Task brief ::
Please transcribe the data below exactly. Leave the pictures out.

Input for this task ::
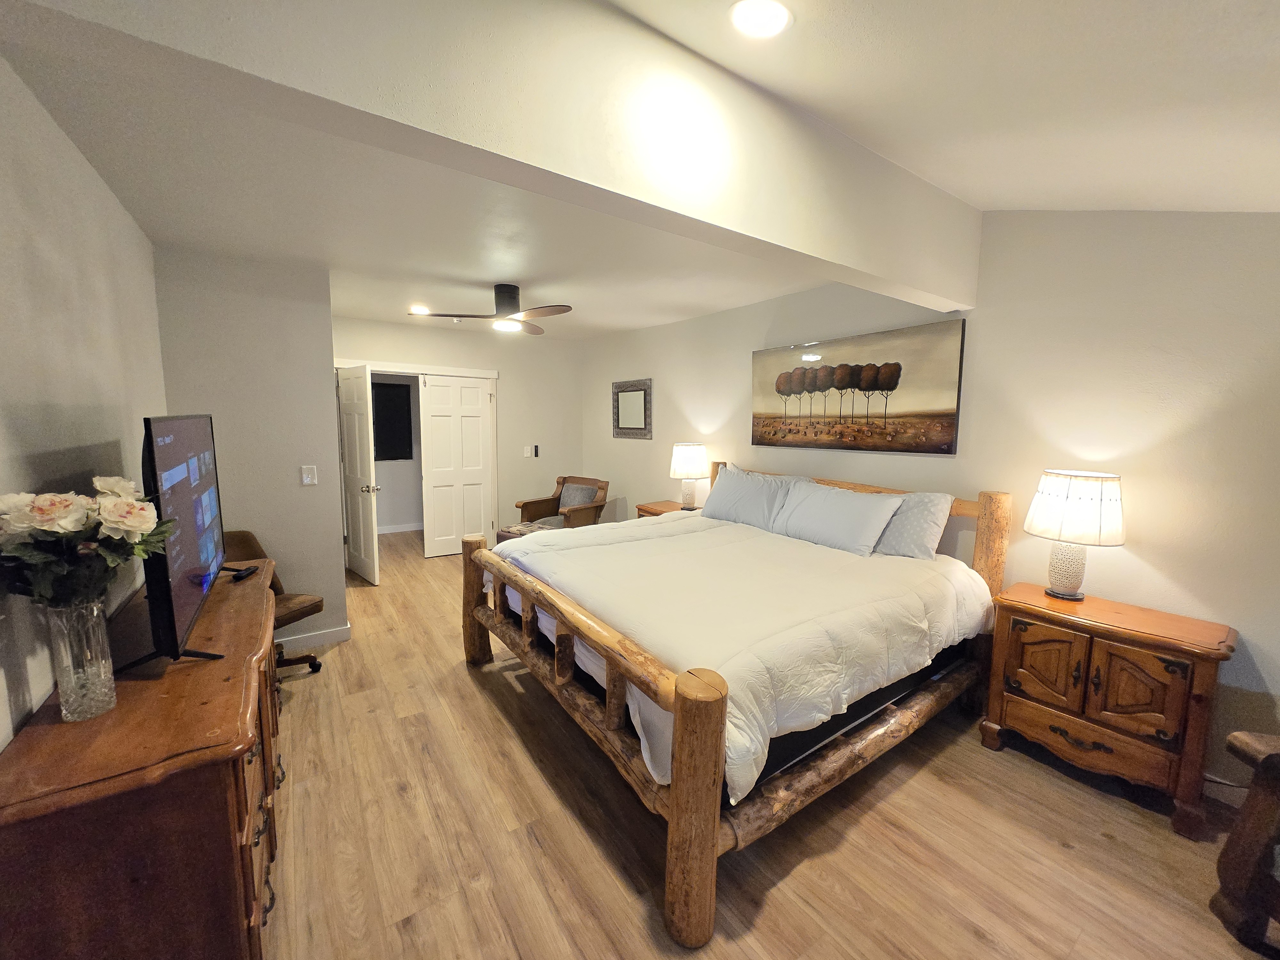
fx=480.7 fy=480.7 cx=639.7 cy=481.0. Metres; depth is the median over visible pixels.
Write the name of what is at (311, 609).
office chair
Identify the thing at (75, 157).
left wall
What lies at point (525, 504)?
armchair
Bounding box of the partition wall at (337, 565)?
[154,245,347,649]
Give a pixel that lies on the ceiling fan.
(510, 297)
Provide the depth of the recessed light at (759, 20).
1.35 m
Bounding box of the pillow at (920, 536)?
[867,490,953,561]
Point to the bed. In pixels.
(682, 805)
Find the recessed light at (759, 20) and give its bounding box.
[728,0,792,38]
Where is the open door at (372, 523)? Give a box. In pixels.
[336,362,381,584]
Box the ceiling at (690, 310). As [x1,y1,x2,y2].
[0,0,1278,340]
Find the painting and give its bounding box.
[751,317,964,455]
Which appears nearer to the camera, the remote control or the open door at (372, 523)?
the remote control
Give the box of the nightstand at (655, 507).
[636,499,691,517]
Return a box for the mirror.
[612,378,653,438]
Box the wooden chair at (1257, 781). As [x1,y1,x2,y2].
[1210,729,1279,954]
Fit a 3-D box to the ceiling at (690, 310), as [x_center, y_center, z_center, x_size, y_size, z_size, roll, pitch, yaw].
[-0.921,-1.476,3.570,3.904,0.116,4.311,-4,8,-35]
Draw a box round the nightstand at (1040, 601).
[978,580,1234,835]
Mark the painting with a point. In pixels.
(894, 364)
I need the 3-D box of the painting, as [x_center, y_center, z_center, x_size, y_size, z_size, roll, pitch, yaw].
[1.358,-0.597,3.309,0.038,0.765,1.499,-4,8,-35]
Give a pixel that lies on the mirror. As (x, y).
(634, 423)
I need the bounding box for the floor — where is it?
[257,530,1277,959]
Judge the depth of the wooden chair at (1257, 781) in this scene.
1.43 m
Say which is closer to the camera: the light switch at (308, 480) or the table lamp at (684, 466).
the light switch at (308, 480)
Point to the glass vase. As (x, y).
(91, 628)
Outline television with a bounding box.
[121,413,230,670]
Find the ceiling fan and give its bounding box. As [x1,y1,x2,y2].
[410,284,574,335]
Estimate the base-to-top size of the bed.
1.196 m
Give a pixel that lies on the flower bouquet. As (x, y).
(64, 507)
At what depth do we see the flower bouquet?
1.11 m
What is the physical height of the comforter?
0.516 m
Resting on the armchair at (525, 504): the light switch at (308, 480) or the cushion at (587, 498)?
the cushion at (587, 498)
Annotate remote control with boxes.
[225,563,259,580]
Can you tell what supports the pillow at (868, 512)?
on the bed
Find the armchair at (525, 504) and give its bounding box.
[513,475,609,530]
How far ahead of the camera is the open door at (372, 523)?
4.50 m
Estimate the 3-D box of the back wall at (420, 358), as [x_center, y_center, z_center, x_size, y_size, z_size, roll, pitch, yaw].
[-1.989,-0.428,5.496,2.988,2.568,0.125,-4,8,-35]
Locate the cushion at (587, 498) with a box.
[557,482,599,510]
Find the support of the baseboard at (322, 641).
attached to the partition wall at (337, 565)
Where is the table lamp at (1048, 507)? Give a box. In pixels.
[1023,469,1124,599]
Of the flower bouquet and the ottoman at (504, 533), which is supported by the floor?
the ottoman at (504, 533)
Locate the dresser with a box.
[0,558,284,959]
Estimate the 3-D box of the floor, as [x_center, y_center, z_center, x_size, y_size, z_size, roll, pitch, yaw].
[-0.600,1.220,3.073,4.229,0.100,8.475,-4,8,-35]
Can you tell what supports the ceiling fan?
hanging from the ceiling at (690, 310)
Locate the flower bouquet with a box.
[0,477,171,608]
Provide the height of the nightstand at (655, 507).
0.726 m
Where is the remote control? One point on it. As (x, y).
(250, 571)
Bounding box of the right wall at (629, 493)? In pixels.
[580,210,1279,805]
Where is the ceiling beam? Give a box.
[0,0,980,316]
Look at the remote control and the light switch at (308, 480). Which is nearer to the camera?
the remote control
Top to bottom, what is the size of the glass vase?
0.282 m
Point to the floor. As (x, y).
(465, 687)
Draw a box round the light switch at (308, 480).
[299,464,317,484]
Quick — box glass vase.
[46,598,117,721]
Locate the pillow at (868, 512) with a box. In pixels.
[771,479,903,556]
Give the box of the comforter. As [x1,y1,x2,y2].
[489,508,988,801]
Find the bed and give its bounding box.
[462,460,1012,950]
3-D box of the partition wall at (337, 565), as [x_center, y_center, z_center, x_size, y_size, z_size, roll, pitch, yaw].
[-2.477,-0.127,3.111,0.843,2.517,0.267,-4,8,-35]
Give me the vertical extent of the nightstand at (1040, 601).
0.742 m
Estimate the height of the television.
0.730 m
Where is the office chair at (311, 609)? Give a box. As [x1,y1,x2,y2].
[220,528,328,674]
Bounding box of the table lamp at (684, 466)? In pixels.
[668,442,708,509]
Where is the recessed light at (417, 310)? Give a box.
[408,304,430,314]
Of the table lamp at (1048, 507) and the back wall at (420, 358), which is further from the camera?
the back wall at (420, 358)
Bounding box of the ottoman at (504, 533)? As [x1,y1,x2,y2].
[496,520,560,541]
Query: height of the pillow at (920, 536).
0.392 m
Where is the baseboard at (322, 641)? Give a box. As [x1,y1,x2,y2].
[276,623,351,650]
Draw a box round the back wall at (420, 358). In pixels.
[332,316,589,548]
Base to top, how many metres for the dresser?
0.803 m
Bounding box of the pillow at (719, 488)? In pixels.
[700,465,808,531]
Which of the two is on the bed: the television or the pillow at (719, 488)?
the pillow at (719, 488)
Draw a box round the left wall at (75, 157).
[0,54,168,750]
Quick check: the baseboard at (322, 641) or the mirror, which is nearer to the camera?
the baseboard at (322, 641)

Answer area ::
fx=480.7 fy=480.7 cx=639.7 cy=481.0. Metres; depth is the median over visible pixels.
Write the name of what is at (311, 609).
office chair
Identify the thing at (75, 157).
left wall
What lies at point (525, 504)?
armchair
Bounding box of the partition wall at (337, 565)?
[154,245,347,649]
Give a pixel that lies on the ceiling fan.
(510, 297)
Provide the depth of the recessed light at (759, 20).
1.35 m
Bounding box of the pillow at (920, 536)?
[867,490,953,561]
Point to the bed. In pixels.
(682, 805)
Find the recessed light at (759, 20) and give its bounding box.
[728,0,792,38]
Where is the open door at (372, 523)? Give a box. In pixels.
[336,362,381,584]
Box the ceiling at (690, 310). As [x1,y1,x2,y2].
[0,0,1278,340]
Find the painting and give its bounding box.
[751,317,964,455]
Which appears nearer to the camera, the remote control or the open door at (372, 523)?
the remote control
Give the box of the nightstand at (655, 507).
[636,499,691,517]
Return a box for the mirror.
[612,378,653,438]
Box the wooden chair at (1257, 781). As [x1,y1,x2,y2].
[1210,729,1279,954]
Fit a 3-D box to the ceiling at (690, 310), as [x_center, y_center, z_center, x_size, y_size, z_size, roll, pitch, yaw].
[-0.921,-1.476,3.570,3.904,0.116,4.311,-4,8,-35]
Draw a box round the nightstand at (1040, 601).
[978,580,1234,835]
Mark the painting with a point. In pixels.
(894, 364)
I need the 3-D box of the painting, as [x_center, y_center, z_center, x_size, y_size, z_size, roll, pitch, yaw].
[1.358,-0.597,3.309,0.038,0.765,1.499,-4,8,-35]
Give a pixel that lies on the mirror. As (x, y).
(634, 423)
I need the bounding box for the floor — where is it?
[257,530,1277,959]
Judge the depth of the wooden chair at (1257, 781) in this scene.
1.43 m
Say which is closer to the camera: the light switch at (308, 480) or the table lamp at (684, 466).
the light switch at (308, 480)
Point to the glass vase. As (x, y).
(91, 628)
Outline television with a bounding box.
[121,413,230,670]
Find the ceiling fan and give its bounding box. As [x1,y1,x2,y2].
[410,284,574,335]
Estimate the base-to-top size of the bed.
1.196 m
Give a pixel that lies on the flower bouquet. As (x, y).
(64, 507)
At what depth do we see the flower bouquet?
1.11 m
What is the physical height of the comforter?
0.516 m
Resting on the armchair at (525, 504): the light switch at (308, 480) or the cushion at (587, 498)?
the cushion at (587, 498)
Annotate remote control with boxes.
[225,563,259,580]
Can you tell what supports the pillow at (868, 512)?
on the bed
Find the armchair at (525, 504) and give its bounding box.
[513,475,609,530]
How far ahead of the camera is the open door at (372, 523)?
4.50 m
Estimate the 3-D box of the back wall at (420, 358), as [x_center, y_center, z_center, x_size, y_size, z_size, roll, pitch, yaw].
[-1.989,-0.428,5.496,2.988,2.568,0.125,-4,8,-35]
Locate the cushion at (587, 498) with a box.
[557,482,599,510]
Find the support of the baseboard at (322, 641).
attached to the partition wall at (337, 565)
Where is the table lamp at (1048, 507)? Give a box. In pixels.
[1023,469,1124,599]
Of the flower bouquet and the ottoman at (504, 533), which is supported by the floor?
the ottoman at (504, 533)
Locate the dresser with a box.
[0,558,284,959]
Estimate the 3-D box of the floor, as [x_center, y_center, z_center, x_size, y_size, z_size, roll, pitch, yaw].
[-0.600,1.220,3.073,4.229,0.100,8.475,-4,8,-35]
Can you tell what supports the ceiling fan?
hanging from the ceiling at (690, 310)
Locate the flower bouquet with a box.
[0,477,171,608]
Provide the height of the nightstand at (655, 507).
0.726 m
Where is the remote control? One point on it. As (x, y).
(250, 571)
Bounding box of the right wall at (629, 493)? In pixels.
[580,210,1279,805]
Where is the ceiling beam? Give a box.
[0,0,980,316]
Look at the remote control and the light switch at (308, 480). Which is nearer to the camera?
the remote control
Top to bottom, what is the size of the glass vase?
0.282 m
Point to the floor. As (x, y).
(465, 687)
Draw a box round the light switch at (308, 480).
[299,464,317,484]
Quick — box glass vase.
[46,598,117,721]
Locate the pillow at (868, 512) with a box. In pixels.
[771,479,903,556]
Give the box of the comforter. As [x1,y1,x2,y2].
[489,508,988,801]
Find the bed and give its bounding box.
[462,460,1012,950]
3-D box of the partition wall at (337, 565), as [x_center, y_center, z_center, x_size, y_size, z_size, roll, pitch, yaw].
[-2.477,-0.127,3.111,0.843,2.517,0.267,-4,8,-35]
Give me the vertical extent of the nightstand at (1040, 601).
0.742 m
Estimate the height of the television.
0.730 m
Where is the office chair at (311, 609)? Give a box. As [x1,y1,x2,y2].
[220,528,328,674]
Bounding box of the table lamp at (684, 466)? In pixels.
[668,442,708,509]
Where is the recessed light at (417, 310)? Give a box.
[408,304,430,314]
Of the table lamp at (1048, 507) and the back wall at (420, 358), which is further from the camera?
the back wall at (420, 358)
Bounding box of the ottoman at (504, 533)? As [x1,y1,x2,y2].
[496,520,560,541]
Query: height of the pillow at (920, 536).
0.392 m
Where is the baseboard at (322, 641)? Give a box. As [x1,y1,x2,y2].
[276,623,351,650]
Draw a box round the back wall at (420, 358). In pixels.
[332,316,589,548]
Base to top, how many metres for the dresser?
0.803 m
Bounding box of the pillow at (719, 488)? In pixels.
[700,465,808,531]
Which of the two is on the bed: the television or the pillow at (719, 488)?
the pillow at (719, 488)
Draw a box round the left wall at (75, 157).
[0,54,168,750]
Quick check: the baseboard at (322, 641) or the mirror, which is nearer to the camera?
the baseboard at (322, 641)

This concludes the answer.